Produced and Directed by John Sturges
MGM/UA Home Video
2 hours 52 minutes; Not Rated
by Tammy Vrieze
It took less than ten minutes from a film three hours long for Steve McQueen to inspire thousands of people to want to ride. You will find “The Great Escape” at the top of every catalog of biker flicks although the film’s plot has very little to do with motorcycles.
In 1943, the Germans opened Stalag Luft North, a maximum security prisoner of war camp designed to eliminate any hope of escape. The Nazis rounded up and imprisoned the sneakiest and most clever POWs from the less secure camps and in doing so helped to facilitate the largest escape ever attempted. Six hundred British and American Air Force officers spent a year digging three underground tunnels in hopes of freeing two hundred and fifty prisoners. They practiced speaking German, forged passports and made civilian clothes from bedding. Although less than one hundred prisoners made it out of the camp and fifty men were executed after their capture, it was the largest and most effective mass breakout of POWs in military history.

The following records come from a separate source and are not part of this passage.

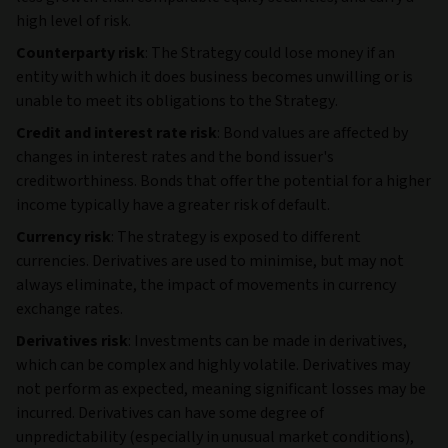
high level of risk.
Counterparty risk
: The Strategy could lose money if an
entity with which it does business becomes unwilling or is
unable to meet its obligations to the Strategy.
Credit and interest rate risk
: Bond values are affected by
changes in interest rates and the bond issuer's
creditworthiness. Bonds that offer the potential for a higher
income typically have a greater risk of default.
Currency risk
: The strategy is exposed to different
currencies. Derivatives are used to minimise, but may not
always eliminate, the impact of movements in currency
exchange rates.
Derivatives risk
: Investments can be made in derivatives,
which can be complex and highly volatile. Derivatives may
not perform as expected, meaning significant losses may be
incurred. Derivatives can have some degree of
unpredictability (especially in unusual market conditions),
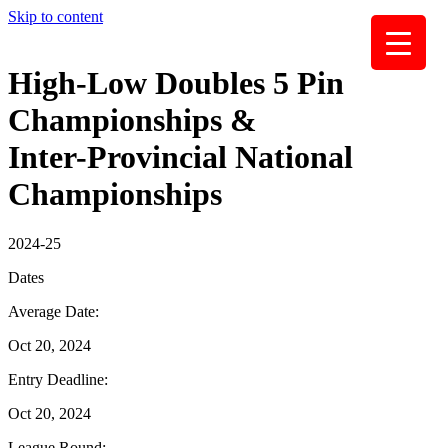
Skip to content
High-Low Doubles 5 Pin
Championships &
Inter-Provincial National
Championships
2024-25
Dates
Average Date:
Oct 20, 2024
Entry Deadline:
Oct 20, 2024
League Round:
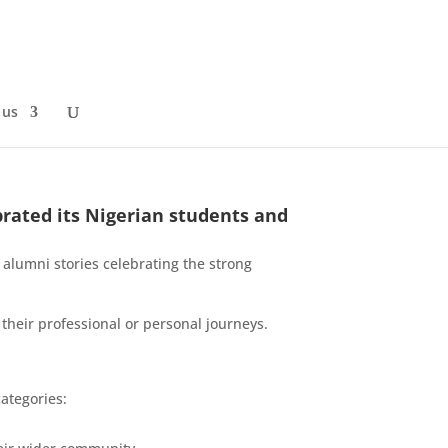
 us
brated its Nigerian students and
 alumni stories celebrating the strong
heir professional or personal journeys.
ategories:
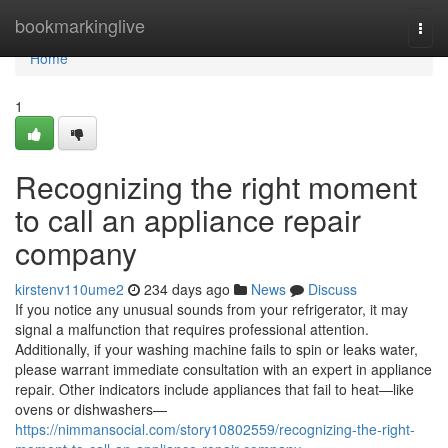
Home
bookmarkinglive
Togg
navi
Home
1
Recognizing the right moment
to call an appliance repair
company
kirstenv110ume2
234 days ago
News
Discuss
If you notice any unusual sounds from your refrigerator, it may
signal a malfunction that requires professional attention.
Additionally, if your washing machine fails to spin or leaks water,
please warrant immediate consultation with an expert in appliance
repair. Other indicators include appliances that fail to heat—like
ovens or dishwashers—
https://nimmansocial.com/story10802559/recognizing-the-right-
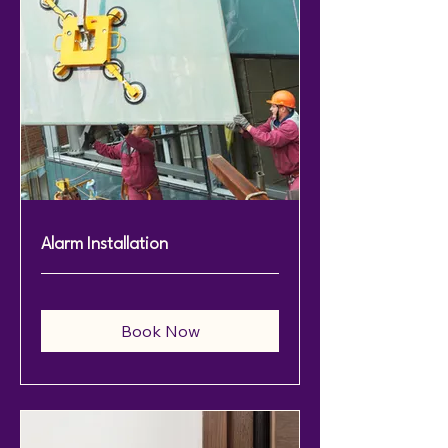
Alarm Installation
Book Now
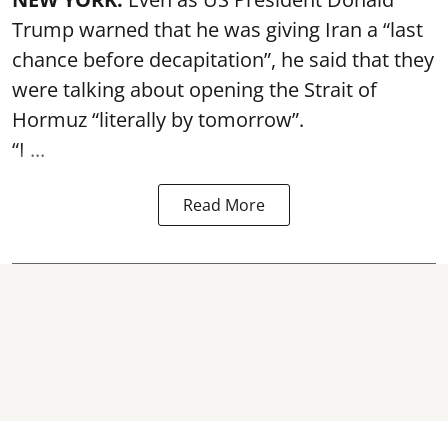
Trump warned that he was giving Iran a “last
chance before decapitation”, he said that they
were talking about opening the
Strait of
Hormuz
“literally by tomorrow”.
“I ...
Read More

You would not believe the cast of this film. “The Great Escape” stars Richard Attenborough, James Garner, Charles Bronson, Donald Pleasence, and James Coburn along with Steve McQueen. James Sturges, the director, jumps right into the action. Within the first two minutes of the film we know where the plot is headed. This film is much more a war film than biker flick. Not to diminish Steve’s fine riding but this movie is more than just that. Still, watching Steve ride his Triumph, painted to look like a vintage Nazi machine, across those rolling hills with the German troops in pursuit stirs the emotions of both riders and non-riders alike. As for the famous jump over the barbed wire fence, I am sad to report that it was not Mr. McQueen. Worried studio executives refused to let Steve perform the stunt instead, hiring Bud Enkins, a long time friend of Steve’s, to make the leap. All other riding and stunts were done by McQueen.